Восьмидесятые годы стали временем неоконсерватизма, они повторили (как всегда, в форме фарса) эпоху пятидесятых годов: сексуальная революция сменилась сексуальной контрреволюцией, политический климат из бодрящего холодка превратился в поздние заморозки с инеем на почве, а потом внезапно взорвался всепланетным энтузиазомом по поводу кончины Империи Зла. Искусство же окончательно распалось на псевдоинтеллектуальный салон и pulp fiction.
Разумеется, общекультурная ситуациия отразилась в анимационном кино, как в зеркале.
На передний план снова, как в пятидесятые, вышла Студия Диснея. Она, первая среди кинокорпораций, по достоинству оценила продюссерскую формулу Лукаса и Спилберга и начала стратегическое наступление на весь остальной анимационный мир.
На самой Студии шло жёсткое калибрирование сотрудников под определённый формат. Все, вне вписывающиеся в магистральную концепцию, пинком под зад выбрасывались за дверь с «вольчим билетом». В качестве курьёза можно назвать двух таких «неудачников» - Джон Ласситер и Тим Бёртон были уволены, как «не справившиеся», при том, что Ласситер сделал великолепную раскадровку для «Маленького храброго тостера» (фильм по сказке фантаста «новой волны» Томаса Диша), а Тима Бёртона то и дело зазывали обратно на Студию, не давая при этом завершать начатые проекты. Сейчас тот и другой стали живыми классиками, их биографии почищены и поправлены, но в 90-е годы, когда раны ещё не зажили окончательно и кровоточили, в различных интервью достаточно откровенно говорилось об их взаимоотношениях со Студией.

СТРОКИ ДАННЫХ
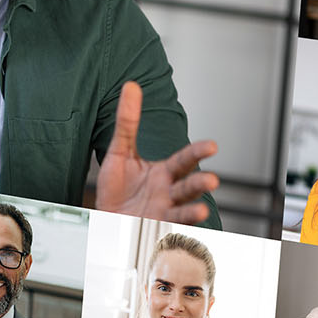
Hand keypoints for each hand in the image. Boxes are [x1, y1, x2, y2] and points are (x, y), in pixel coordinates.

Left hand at [90, 80, 218, 221]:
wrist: (104, 217)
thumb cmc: (117, 188)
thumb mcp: (119, 151)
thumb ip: (128, 122)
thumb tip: (131, 86)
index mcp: (164, 172)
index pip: (185, 159)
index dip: (198, 152)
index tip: (213, 146)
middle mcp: (169, 192)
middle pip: (190, 186)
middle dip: (201, 183)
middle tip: (213, 181)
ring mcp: (164, 212)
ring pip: (184, 210)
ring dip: (194, 211)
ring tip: (202, 210)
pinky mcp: (153, 228)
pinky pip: (168, 229)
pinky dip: (176, 230)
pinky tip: (180, 230)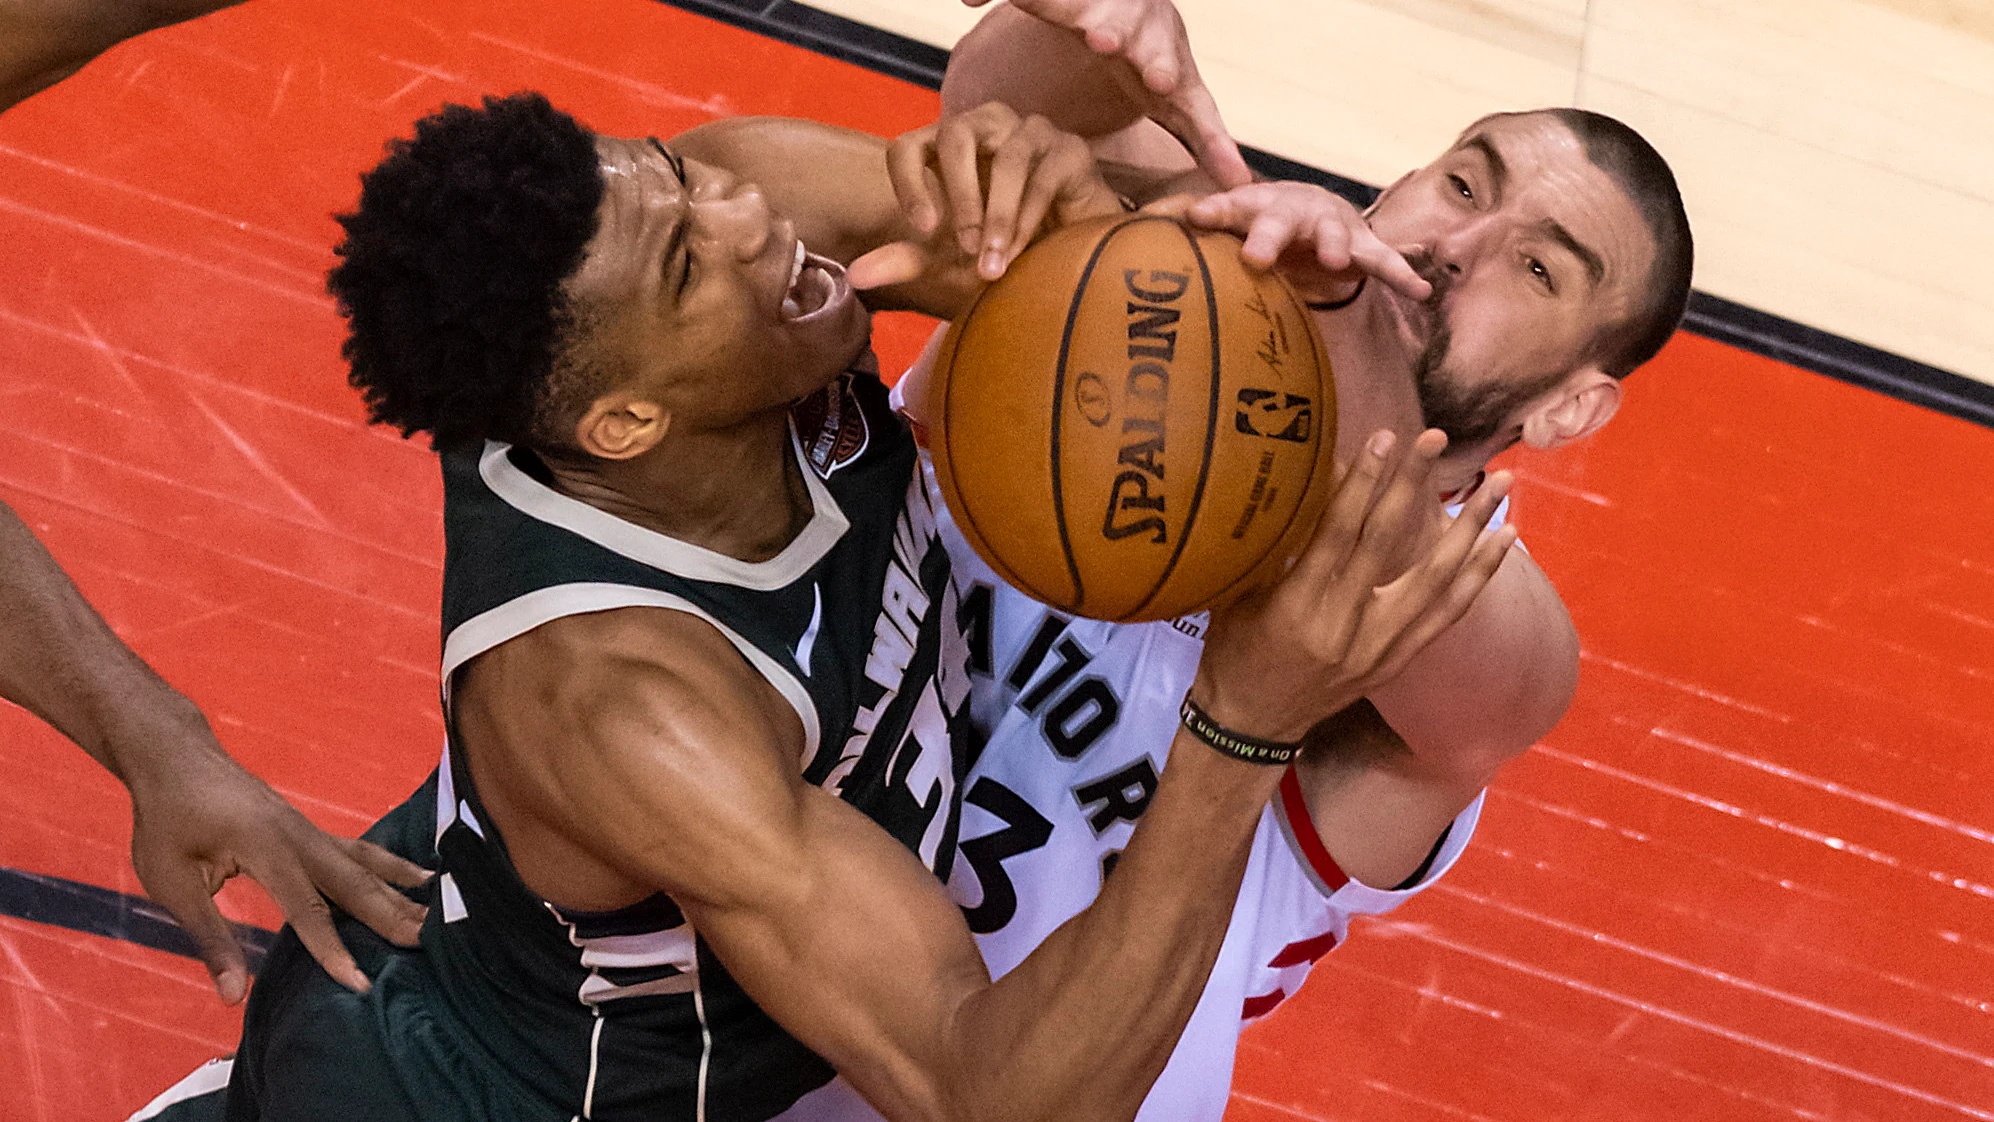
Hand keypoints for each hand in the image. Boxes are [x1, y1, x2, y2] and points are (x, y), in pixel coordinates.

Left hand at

КРАТКОЕ ЗАДАНИЕ 1
Для какого фильма Джон Ласситер сделал раскадровку, согласно приведённому фрагменту?
КРАТКОЕ ЗАДАНИЕ 2
Отредактируйте приведённый фрагмент: воспроизведите часть, которая начинается со слов «На самой Студии» и заканчивается словами «взаимоотношениях со Студией.», заменив в ней «великолепную» на «блестящую».

РЕЗУЛЬТАТ ВЫПОЛНЕНИЯ 1
Для «Маленького храброго тостера».

РЕЗУЛЬТАТ ВЫПОЛНЕНИЯ 2
На самой Студии шло жёсткое калибрирование сотрудников под определённый формат. Все, вне вписывающиеся в магистральную концепцию, пинком под зад выбрасывались за дверь с «вольчим билетом». В качестве курьёза можно назвать двух таких «неудачников» - Джон Ласситер и Тим Бёртон были уволены, как «не справившиеся», при том, что Ласситер сделал блестящую раскадровку для «Маленького храброго тостера» (фильм по сказке фантаста «новой волны» Томаса Диша), а Тима Бёртона то и дело зазывали обратно на Студию, не давая при этом завершать начатые проекты. Сейчас тот и другой стали живыми классиками, их биографии почищены и поправлены, но в 90-е годы, когда раны ещё не зажили окончательно и кровоточили, в различных интервью достаточно откровенно говорилось об их взаимоотношениях со Студией.